While Companies are still trying to figure out how the cloud will benefit them, cybercriminals have already figured it out. They managed to infect so many computers that they have more computing power at their fingertips than all the world’s supercomputers combined.
Do they use it as a weapon of mass distruction? No, and why should they? Shutting down webpages is not the number one attack scheme. Okay, you could hold the website owner for ransom, but there are more subtle ways to make money through cybercrime. On PCs, and sometimes on Macs, we see a lot of DNS changers, keyloggers, and other kinds of badware, intercepting the Internet traffic and fiddling around with it. One cybercrime group in Eastern Europe for example is changing 1.3 million web banners per day and rerouting 10 million Google Toolbar requests – that’s what you could call “Creative Marketing”. And not only this, guys who are visiting sites with–shall we say–“adult” content are confronted with fake warnings, telling them that they are infected… over 100,000 users see this message per day, with a good deal of them then downloading a Fake AV program, and even willingly paying money for it. And one might ask: Will they only use credit card information to withdraw the $49.95, or will they be more creative?
The internet has been used for years for malware activities, nothing new. What is amazing is how sophisticated the attackers are, how skillful they are at creating resilient networks, and how they always lure victims into their spider web. No amateurs anymore, so it is indeed a dark cloud, as Uri Rivner blogged recently: http://www.rsa.com/blog/blog_entry.aspx?id=1508.
Is the average user aware of the dark cloud? I don’t think so. A recent botnet study from Trend Micro shows that some computers are infected (or reinfected all the time) for years. Okay, most of these computers are used by home users, but 25% of the infected machines are within companies.
Question to the ISPs: If Trend Micro is able to detect malicious behavior from certain IP addresses, wouldn’t it be nice to work together to inform users about it? In a non-intrusive way, like from time to time a redirect to an informal “You are infected” page. Wouldn’t this reduce the amount of spam. Wouldn’t this make the Internet a better and safer place?
It should be the collective responsibility of ISPs, companies and individuals to fight back. And not only with security products, but on a larger scale. Better hardened computer system, responsible ISPs, and sensitive users who accept that the Internet has its dark side, and that it is up to all of us to change this.
The minority of the Internet is bad, and it is in our best interest to ensure that the “Dark Cloud” gets smaller and smaller. Even though our cars nowadays have all kinds of safety features, like seatbelts, airbags, etc., we still need lessons to get a driver license to drive a car.
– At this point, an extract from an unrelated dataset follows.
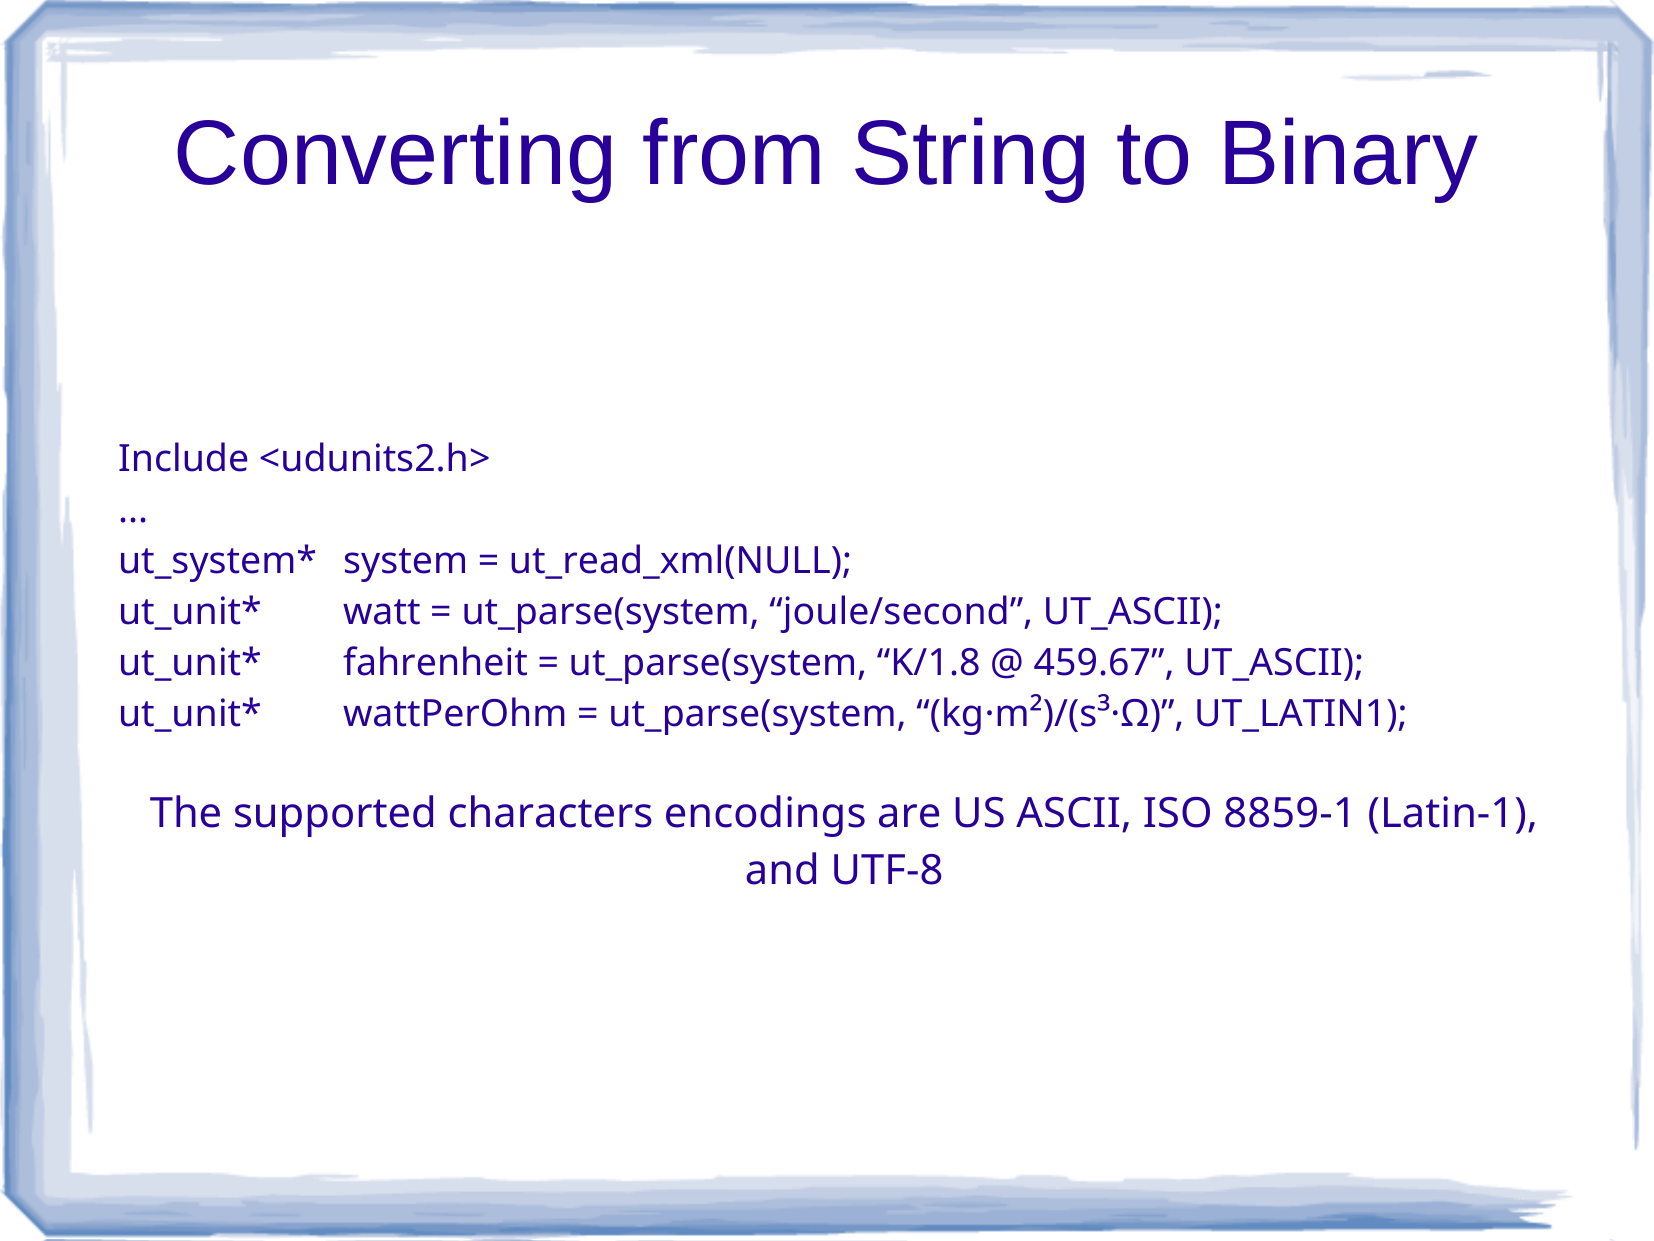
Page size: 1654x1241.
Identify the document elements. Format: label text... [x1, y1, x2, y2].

subtitle Include <udunits2.h> ... ut_system* system = ut_read_xml(NULL); ut_unit* watt = ut_parse(system, “joule/second”, UT_ASCII); ut_unit* fahrenheit = ut_parse(system, “K/1.8 @ 459.67”, UT_ASCII); ut_unit* wattPerOhm = ut_parse(system, “(kg·m²)/(s³·Ω)”, UT_LATIN1); The supported characters encodings are US ASCII, ISO 8859-1 (Latin-1), and UTF-8 [118, 332, 1571, 997]
picture [0, 0, 1654, 1241]
title Converting from String to Binary [82, 49, 1571, 257]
Do we need a kind of driver license for the Internet? I bet the moment you read the last sentence you thought about censorship. But ask yourself: We accept driver licenses because cars can damage property and hurt people if not used properly. Many of us would like to see more control over financial systems because they have ruined people.
If the dark cloud gets bigger, you and I will stop doing online transactions over the internet, we will be more careful surfing, and sooner or later we won’t move and explore freely anymore because it is too dangerous. So isn’t it better to apply a little more control now before it’s too late?